* EXTRACT PROVIDED
_ _ _ _ _ _ _

Close to a 100 exhibitions from around the world formed part of this year’s showcase, proving that the event is indeed South Africa’s largest science and technology platform.

The exhibition showcased the Department of Science and Technology’s, rich and diverse portfolio of international collaboration, and also profiled and showcased South African science, technology and innovation.

Among the exhibits attracting huge attention, was the CSIR’s electric vehicles, manufactured by international car makers. The CSIR is involved in developing new technology to power the vehicles. It’s research focuses on, assessing the suitability and acceptance of the new vehicle technology by society, understand the operating costs of running an electric vehicle in South Africa and its environmental impact, and the monitoring of battery performance.

_ _ _ _ _ _ _

* PROBLEMS
a: According to the exhibition passage, what evidence shows that the event is South Africa's largest science and technology platform? Respond in one to three sentences.
b: Answer these questions from the exhibition passage:
(i) Whose portfolio of international collaboration did the exhibition showcase?
(ii) Who manufactured the CSIR's electric vehicles?
(iii) What kind of technology is the CSIR developing for the vehicles?
Base your responses solely on the exhibition passage above.

* INFORMATION SUPPLIED

_ _ _ _ _ _ _

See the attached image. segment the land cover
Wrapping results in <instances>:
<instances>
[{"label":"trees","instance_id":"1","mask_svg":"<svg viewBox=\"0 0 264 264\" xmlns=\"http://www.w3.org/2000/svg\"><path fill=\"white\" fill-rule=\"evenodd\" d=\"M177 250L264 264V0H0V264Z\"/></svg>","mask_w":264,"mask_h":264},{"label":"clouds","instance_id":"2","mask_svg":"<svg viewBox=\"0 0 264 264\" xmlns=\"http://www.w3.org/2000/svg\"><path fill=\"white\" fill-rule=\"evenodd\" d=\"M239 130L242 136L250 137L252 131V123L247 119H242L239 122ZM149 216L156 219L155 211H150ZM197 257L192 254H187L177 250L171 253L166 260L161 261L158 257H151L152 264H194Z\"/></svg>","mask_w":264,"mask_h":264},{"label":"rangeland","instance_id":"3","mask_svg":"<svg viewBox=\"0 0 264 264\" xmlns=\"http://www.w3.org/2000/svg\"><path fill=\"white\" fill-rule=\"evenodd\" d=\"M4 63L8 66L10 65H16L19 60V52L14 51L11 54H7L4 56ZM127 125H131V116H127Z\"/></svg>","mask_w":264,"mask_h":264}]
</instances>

_ _ _ _ _ _ _

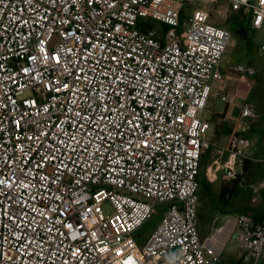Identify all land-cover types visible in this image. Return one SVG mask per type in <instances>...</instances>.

_ _ _ _ _ _ _

* SOLVED TASKS
a: The passage cites the scale of this year's showcase: close to 100 exhibitions from around the world took part. It presents this as proof that the event is indeed South Africa's largest science and technology platform.

b:
(i) The Department of Science and Technology's.
(ii) International car makers.
(iii) New technology to power the vehicles.